(Work required):
Could you repeat all of the entries exactly, leaving out any pictures?

*** Begin section ***

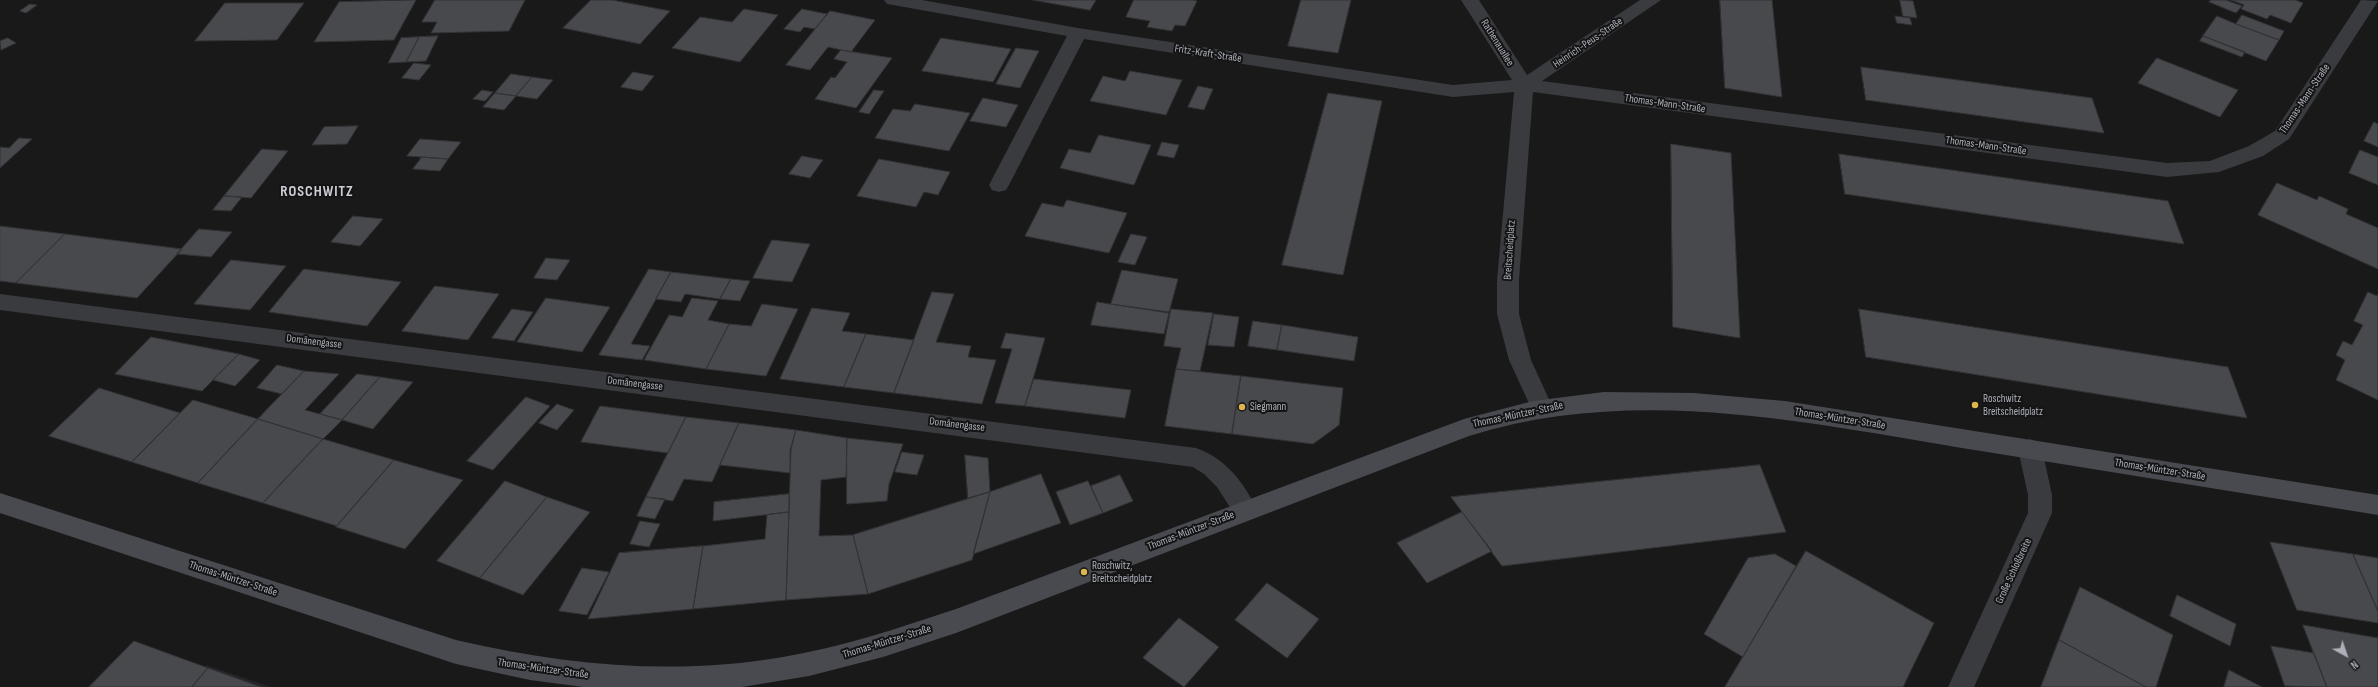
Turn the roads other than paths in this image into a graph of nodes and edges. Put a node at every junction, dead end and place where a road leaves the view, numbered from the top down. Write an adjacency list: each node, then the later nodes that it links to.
1 (893, 0): 5 (street, Fritz-Kraft-Straße)
2 (1470, 0): 6 (street, Rathenauallee)
3 (1652, 0): 6 (street, Heinrich-Peus-Straße)
4 (2370, 0): 6 (street, Thomas-Mann-Straße)
5 (1078, 33): 6 (street, Fritz-Kraft-Straße); 7 (street)
6 (1524, 86): 9 (street, Breitscheidplatz)
7 (999, 185)
8 (0, 302): 13 (street, Domänengasse)
9 (1542, 408): 10 (main road, Thomas-Müntzer-Straße); 13 (main road, Thomas-Müntzer-Straße)
10 (2030, 449): 12 (main road, Thomas-Müntzer-Straße); 15 (street, Große Schloßbreite)
11 (0, 503): 14 (main road, Thomas-Müntzer-Straße)
12 (2378, 505)
13 (1246, 511): 14 (main road, Thomas-Müntzer-Straße)
14 (705, 682)
15 (1961, 687)

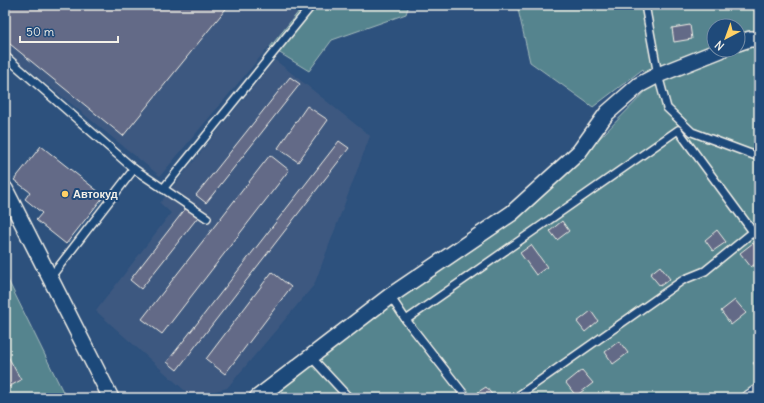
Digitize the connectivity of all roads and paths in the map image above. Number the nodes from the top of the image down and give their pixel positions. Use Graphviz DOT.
graph roads {
  1 [pos="312,5"];
  2 [pos="645,5"];
  3 [pos="759,39"];
  4 [pos="746,40"];
  5 [pos="5,56"];
  6 [pos="706,56"];
  7 [pos="658,75"];
  8 [pos="692,132"];
  9 [pos="685,139"];
  10 [pos="759,158"];
  11 [pos="134,168"];
  12 [pos="5,189"];
  13 [pos="163,189"];
  14 [pos="207,218"];
  15 [pos="753,232"];
  16 [pos="759,240"];
  17 [pos="50,278"];
  18 [pos="390,296"];
  19 [pos="406,320"];
  20 [pos="311,357"];
  21 [pos="759,387"];
  22 [pos="111,398"];
  23 [pos="257,398"];
  24 [pos="349,398"];
  25 [pos="467,398"];
  26 [pos="515,398"];
  27 [pos="743,398"];
  1 -- 13 [label="lane"];
  2 -- 7 [label="lane"];
  3 -- 4 [label="street"];
  5 -- 11 [label="lane"];
  6 -- 7 [label="street"];
  7 -- 8 [label="lane"];
  7 -- 18 [label="street"];
  8 -- 9 [label="lane"];
  8 -- 10 [label="lane"];
  9 -- 15 [label="lane"];
  9 -- 19 [label="lane"];
  11 -- 13 [label="lane"];
  11 -- 17 [label="lane"];
  12 -- 17 [label="street"];
  13 -- 14 [label="lane"];
  15 -- 16 [label="lane"];
  15 -- 26 [label="lane"];
  17 -- 22 [label="street"];
  18 -- 19 [label="lane"];
  18 -- 20 [label="street"];
  19 -- 25 [label="lane"];
  20 -- 23 [label="street"];
  20 -- 24 [label="lane"];
  21 -- 27 [label="lane"];
}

*** End section ***

(Exercise solution):
Turn the roads other than paths in this image into a graph of nodes and edges. Put a node at every junction, dead end and place where a road leaves the view, numbered from the top down. Write an adjacency list: each node, then the later nodes that it links to.
1 (893, 0): 5 (street, Fritz-Kraft-Straße)
2 (1470, 0): 6 (street, Rathenauallee)
3 (1652, 0): 6 (street, Heinrich-Peus-Straße)
4 (2370, 0): 6 (street, Thomas-Mann-Straße)
5 (1078, 33): 6 (street, Fritz-Kraft-Straße); 7 (street)
6 (1524, 86): 9 (street, Breitscheidplatz)
7 (999, 185)
8 (0, 302): 13 (street, Domänengasse)
9 (1542, 408): 10 (main road, Thomas-Müntzer-Straße); 13 (main road, Thomas-Müntzer-Straße)
10 (2030, 449): 12 (main road, Thomas-Müntzer-Straße); 15 (street, Große Schloßbreite)
11 (0, 503): 14 (main road, Thomas-Müntzer-Straße)
12 (2378, 505)
13 (1246, 511): 14 (main road, Thomas-Müntzer-Straße)
14 (705, 682)
15 (1961, 687)

Digitize the connectivity of all roads and paths in the map image above. Number the nodes from the top of the image down and give their pixel positions. Use Graphviz DOT.
graph roads {
  1 [pos="312,5"];
  2 [pos="645,5"];
  3 [pos="759,39"];
  4 [pos="746,40"];
  5 [pos="5,56"];
  6 [pos="706,56"];
  7 [pos="658,75"];
  8 [pos="692,132"];
  9 [pos="685,139"];
  10 [pos="759,158"];
  11 [pos="134,168"];
  12 [pos="5,189"];
  13 [pos="163,189"];
  14 [pos="207,218"];
  15 [pos="753,232"];
  16 [pos="759,240"];
  17 [pos="50,278"];
  18 [pos="390,296"];
  19 [pos="406,320"];
  20 [pos="311,357"];
  21 [pos="759,387"];
  22 [pos="111,398"];
  23 [pos="257,398"];
  24 [pos="349,398"];
  25 [pos="467,398"];
  26 [pos="515,398"];
  27 [pos="743,398"];
  1 -- 13 [label="lane"];
  2 -- 7 [label="lane"];
  3 -- 4 [label="street"];
  5 -- 11 [label="lane"];
  6 -- 7 [label="street"];
  7 -- 8 [label="lane"];
  7 -- 18 [label="street"];
  8 -- 9 [label="lane"];
  8 -- 10 [label="lane"];
  9 -- 15 [label="lane"];
  9 -- 19 [label="lane"];
  11 -- 13 [label="lane"];
  11 -- 17 [label="lane"];
  12 -- 17 [label="street"];
  13 -- 14 [label="lane"];
  15 -- 16 [label="lane"];
  15 -- 26 [label="lane"];
  17 -- 22 [label="street"];
  18 -- 19 [label="lane"];
  18 -- 20 [label="street"];
  19 -- 25 [label="lane"];
  20 -- 23 [label="street"];
  20 -- 24 [label="lane"];
  21 -- 27 [label="lane"];
}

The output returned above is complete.